Oriente Medio ha vuelto a pasar en pocas horas de la amenaza de una gran ofensiva a una nueva e incierta ventana diplomática. Israel ha elevado la alerta de sus defensas ante una posible respuesta de Irán, mientras las embajadas de Estados Unidos han pedido a los estadounidenses que valoren abandonar la región. En medio de este escenario, Donald Trump ha congelado un ataque que presentaba como una operación militar sin precedentes, convencido —según su versión— de que Teherán y varios gobiernos de la zona están dispuestos a concretar un acuerdo.

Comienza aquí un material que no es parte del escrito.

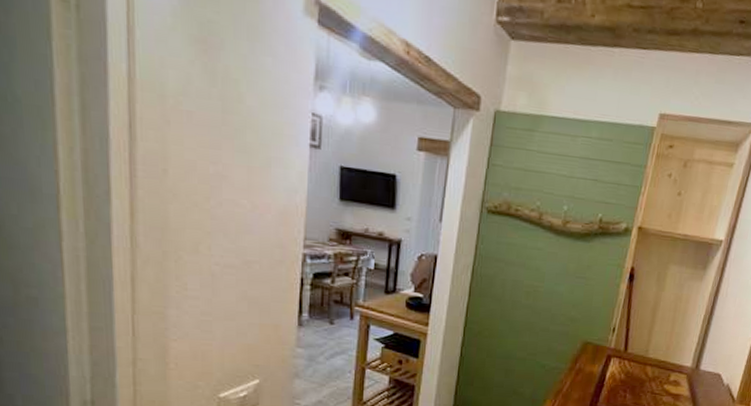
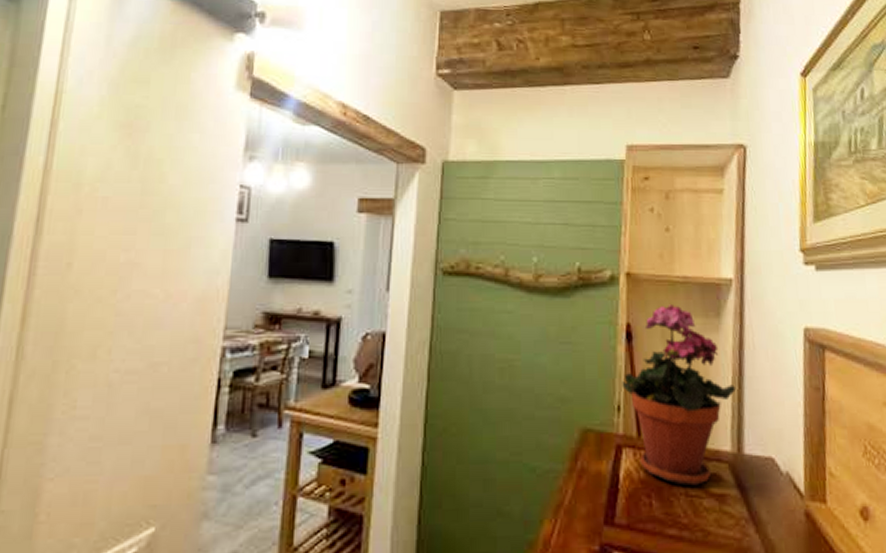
potted plant: none [619,255,705,387] -> present [622,303,735,486]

Una ofensiva parada en el último momento
Trump había advertido que Estados Unidos estaban preparados para atacar a Irán con "un nivel de terror militar, fuerza y poder que no se ha visto desde la Segunda Guerra Mundial". Finalmente, sin embargo, el presidente estadounidense ha dejado la operación en suspenso después de asegurar que Irán y otros países de la región le habían pedido más tiempo para cerrar las bases de un pacto. "He decidido cancelar el ataque por el bien del mundo e, igualmente, por la supervivencia de un Irán próspero", ha afirmado en una publicación en las redes sociales.
El posible acuerdo, siempre según Trump, incluiría "la apertura inmediata, completa y total del estrecho de Ormuz y el fin de la amenaza nuclear iraní". El presidente también sostiene que Israel apoya el planteamiento estadounidense y ha reclamado que las negociaciones se cierren rápidamente. Sin embargo, Teherán no ha confirmado públicamente los términos anunciados por la Casa Blanca, por lo que, por ahora, no hay ningún pacto definitivo sino un principio de entendimiento explicado unilateralmente por Trump.
Israel se prepara para una posible represalia
Antes del anuncio de Trump, el ejército israelí había elevado el nivel de alerta, especialmente en los sistemas de defensa aérea, ante la posibilidad de que Washington lanzara una ofensiva de gran alcance contra infraestructuras iraníes. Las autoridades israelíes consideraban que Irán podía responder con misiles contra su territorio aunque Israel no participara inicialmente en la operación. A pesar de los preparativos militares, no se anunciaron cambios en las instrucciones para la población civil, y el gobierno israelí tampoco confirmó inmediatamente el acuerdo descrito por Trump.
La tensión también ha llevado a Washington a preparar a sus ciudadanos para un posible empeoramiento repentino de la situación. Las embajadas estadounidenses en Israel, Jordania, el Líbano, Egipto, Arabia Saudita, los Emiratos Árabes Unidos, Irak, Catar y Baréin han advertido que "el entorno de seguridad sigue siendo complejo y existe la posibilidad de una escalada imprevista". Los comunicados recomiendan considerar la salida de la región o estar preparados para hacerlo, y alertan de posibles cancelaciones de vuelos, interrupciones de los desplazamientos y cierres del espacio aéreo. La pausa anunciada por Trump ha frenado el ataque inmediato, pero no ha disipado el riesgo de que la diplomacia vuelva a fracasar y las armas recuperen el protagonismo.